Eine Besonderheit von App Engine ist das automatische Skalieren der Anwendungen auf Basis des Nutzungsgrads, ohne dass weitere technische Infrastruktur-Komponenten wie beispielsweise Load-Balancer hinzugefügt werden müssen. Alle drei der genannten Anbieter bieten für jeden Service im Portfolio ein nutzungsbasiertes Abrechnungsmodell an.
Im Gegensatz zu AWS und Microsoft Azure ist bei der SAP HCP nicht immer ein klares Zielgruppen-Profil der Plattform zu erkennen. Bei der Unterschiedlichkeit der Services und der großen Vielfalt ist es nicht leicht, ein konkretes Einsatzszenario zu identifizieren. Die Vorteile gegenüber den Marktbegleitern sind nicht auf Anhieb erkennbar.

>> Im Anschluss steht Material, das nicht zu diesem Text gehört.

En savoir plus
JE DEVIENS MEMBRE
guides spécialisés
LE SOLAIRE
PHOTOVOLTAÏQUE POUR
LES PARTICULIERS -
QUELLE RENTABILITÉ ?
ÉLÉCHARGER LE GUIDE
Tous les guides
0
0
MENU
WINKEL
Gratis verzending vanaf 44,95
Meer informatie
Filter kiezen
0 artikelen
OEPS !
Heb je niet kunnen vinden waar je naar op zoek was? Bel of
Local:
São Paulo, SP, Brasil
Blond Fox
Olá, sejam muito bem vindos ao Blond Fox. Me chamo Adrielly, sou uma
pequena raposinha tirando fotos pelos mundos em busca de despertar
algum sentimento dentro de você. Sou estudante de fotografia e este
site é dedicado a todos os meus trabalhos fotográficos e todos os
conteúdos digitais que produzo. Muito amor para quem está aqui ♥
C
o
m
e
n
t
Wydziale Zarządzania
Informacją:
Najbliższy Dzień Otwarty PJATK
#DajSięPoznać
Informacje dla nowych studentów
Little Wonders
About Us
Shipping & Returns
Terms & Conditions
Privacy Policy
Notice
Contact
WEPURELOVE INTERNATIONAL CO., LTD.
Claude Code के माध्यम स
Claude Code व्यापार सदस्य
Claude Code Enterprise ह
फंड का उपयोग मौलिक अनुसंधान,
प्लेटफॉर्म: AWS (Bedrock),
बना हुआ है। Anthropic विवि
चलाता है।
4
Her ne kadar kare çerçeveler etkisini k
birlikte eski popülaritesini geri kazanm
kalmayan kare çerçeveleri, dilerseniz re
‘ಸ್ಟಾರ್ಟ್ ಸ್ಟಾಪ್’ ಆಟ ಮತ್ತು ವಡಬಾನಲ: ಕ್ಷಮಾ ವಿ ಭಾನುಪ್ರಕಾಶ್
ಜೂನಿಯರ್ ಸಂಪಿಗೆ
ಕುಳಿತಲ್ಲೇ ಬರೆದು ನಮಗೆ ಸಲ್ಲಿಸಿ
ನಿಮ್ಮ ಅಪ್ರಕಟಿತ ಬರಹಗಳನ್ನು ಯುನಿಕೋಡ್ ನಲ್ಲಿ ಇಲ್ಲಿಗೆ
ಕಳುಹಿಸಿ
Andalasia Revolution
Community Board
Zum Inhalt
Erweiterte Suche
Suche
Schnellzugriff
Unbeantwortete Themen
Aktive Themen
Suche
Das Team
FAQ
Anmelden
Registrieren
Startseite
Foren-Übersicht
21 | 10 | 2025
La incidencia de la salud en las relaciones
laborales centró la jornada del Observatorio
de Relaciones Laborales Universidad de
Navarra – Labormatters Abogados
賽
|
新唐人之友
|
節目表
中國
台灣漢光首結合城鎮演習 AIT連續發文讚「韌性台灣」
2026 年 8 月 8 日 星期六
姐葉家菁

Darüber hinaus besitzen die aktuell verfügbaren Services sehr unterschiedliche Reifegrade. Es gibt Services, die noch als „Beta“ klassifiziert sind, sowie Services mit sehr einfachem Funktionsumfang bis hin zu einer mittlerweile gereiften Web-Entwicklungsumgebung wie der Web IDE. Ohne öffentlich verfügbare Roadmap ergeben sich damit Unsicherheiten, was die strategische IT-Planung in Unternehmen betrifft.
Ein wesentlicher Unterschied zu anderen Anbietern sind die noch fehlenden Tools zur nutzungsbasierten Abrechnung der genutzten Services, um beispielsweise auch Prototypen und POCs mit vergleichbarem finanziellen Risiko auf der HCP entwickeln zu können. Dies gilt auch für ISVs, die ihre Produkte auf der HCP betreiben und ihren Kunden anbieten und nutzungsbasiert abrechnen wollen. Werkzeuge zur Ressourcenabrechnung und Verteilungsmechanismen über Accounts hinweg fehlen noch vollständig.
Bei Marktbegleitern wie Microsoft Azure ist durch den Einsatz von Konfigurationswerkzeugen und Preisrechnern relativ leicht nachvollziehbar, was eine Lösung an Kosten verursacht.
Fazit & Lizenzen
Die HCP unterliegt noch starken Anpassungen, was das Lizenzmodell angeht, und es existiert eine Fülle von diversen Paketen, Einzelservices und verschiedenen Abhängigkeiten je Kunde und Einsatzszenario. Das erschwert es Kunden, ihren Business Case zu beurteilen, und die HCP bewegt sich auch preislich in einer undurchsichtigen „Kosten-Cloud“, die leicht von 1000 bis 50.000 Euro im Monat reichen kann.
Sowohl technisch wie auch fachlich soll sich die HCP nach den Plänen von SAP in Zukunft weiterentwickeln. Technisch soll durch den Übergang zu Cloud Foundry eine Basis geschaffen werden, um die HCP leichter für zusätzliche Laufzeitumgebungen, Datenbanken und Dienste erweitern zu können. Auch ein Betrieb der HCP in Nicht-SAP-Rechenzentren steht auf der Agenda.
Die fachliche Erweiterung besteht im Angebot von Micro-Services, wie sie SAP mit dem Zukauf von Hybris/YaaS zur Verfügung stehen. Im Bereich Business Services der HCP kommen damit immer mehr Dienste hinzu.
Es bleibt abzuwarten, wie SAP die Abgrenzung zwischen diesen neuen Services, SaaS-Produkten und der klassischen Business Suite gelingt. Mit der HCP bietet SAP eine PaaS-Plattform, die auch für Nicht-SAP-Kunden interessant sein kann.